I was driving to Eve’s softball game yesterday when the verdict was pronounced for former officer Derek Chauvin. While I never rejoice at anyone going to prison, it was a relief that he, and perhaps the system he served, was held accountable for the murder of George Floyd. But I don’t think it would have happened without the people, or that bystander video.
When I arrived at the game I had a series of texts from a group of clergy and organizers noting that, right around the time of the verdict, a Black girl had been shot and killed by a Columbus police officer. In between the extremes of doing nothing and responding with deadly violence are a whole host of options we seem blind to as a society. I am increasingly sickened by this.
Today I received a link to a brand new online curriculum produced by Mennonite Church USA called Defund the Police: An Abolition Curriculum. It centers the voices of Black and queer persons and, I believe, represents the best of what our tradition has to offer to this work. It can be used for personal, family, or adult or youth Sunday school purposes. It is a gift that helps frame these matters in Anabaptist theology.
Tomorrow I’ll be part of a meeting that Faith in Public Life has set up with Columbus City Council President Shannon Hardin to discuss divesting some funds from Columbus Police and investing in resources that better serve public safety. Below is a draft of what I plan to say as a part of the opening to that meeting. Let’s continue to pray, act, and learn together for the common good of our community.
I want to highlight that we are having this conversation on Earth Day. This is a time each year when we acknowledge the increasing urgency of reimagining our relationship with this planet, our one home we share with plants and creatures and our fellow humans.
We on this call feel a similar urgency for reimagining relationships in our home of Columbus around public safety and the common good. We greatly appreciate City Council’s naming racism as a public health crisis, tracing this sickness in our body politic all the way back to our national origins. History shows that policing in our country is also part of this persistent sickness. Which means that the violent and deadly police actions which disproportionately target communities of color and the poor are not a sign that the system is malfunctioning, but a sign that it continues to function as it was designed to function.

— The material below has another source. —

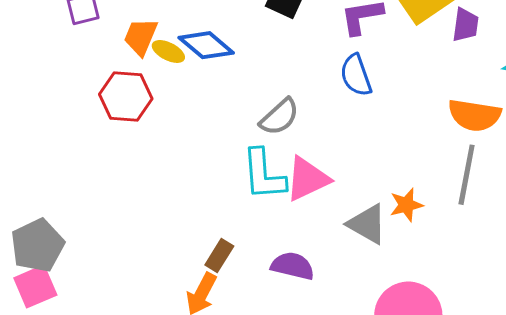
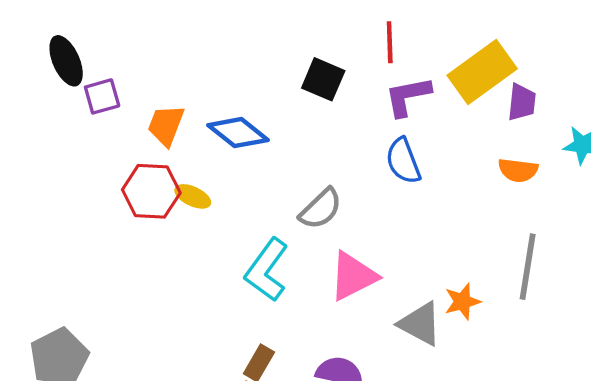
yellow ellipse: (168, 51) -> (193, 196), moved
orange semicircle: (475, 115) -> (518, 170), moved, size x0.7
cyan L-shape: (264, 175) -> (267, 270), moved, turned 42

To draw from an analogy from the natural world which Jesus taught in the Sermon on the Mount: “You shall know a tree by its fruit.” While much of the conversation around policing focuses on whether individual police are good or bad apples, we are convinced that the tree itself is ill, producing a harvest of trauma and distrust.
Meanwhile we keep asking more and more of an overburdened police department that is even less equipped to deal constructively with situations involving mental illness or the unhoused.
And like our troubled relationship with the air, soil, and water, we are convinced this is not a time for small changes or incremental reform when it comes to policing. Merely having better training or better technology or better hiring practices is like dumping more and more fertilizer on a tree. It does a good job of making the tree grow bigger, but it doesn’t change the kind of fruit it produces.
When we use the language of divesting from the police, we are talking about investing that fertilizer (money, staffing, material resources) in different trees that will produce different fruit. Trees that will produce the shade of public safety, help detoxify the soil of systemic racism, and lead to a harvest of trust and restorative practices.
In light of all this, we believe our asks today — about the Mobile Crisis Response program, housing for the houseless, a mental health living facility, and education — to be modest, and well within the realm of the possible. We’re not asking you to come up with more fertilizer. We’re asking that the right trees get fertilized with the nutrient-rich, organic materials we already have in our community. We seek your leadership on these matters, Council President Hardin, we offer you our prayers, and we are ready to support these efforts with our time and influence.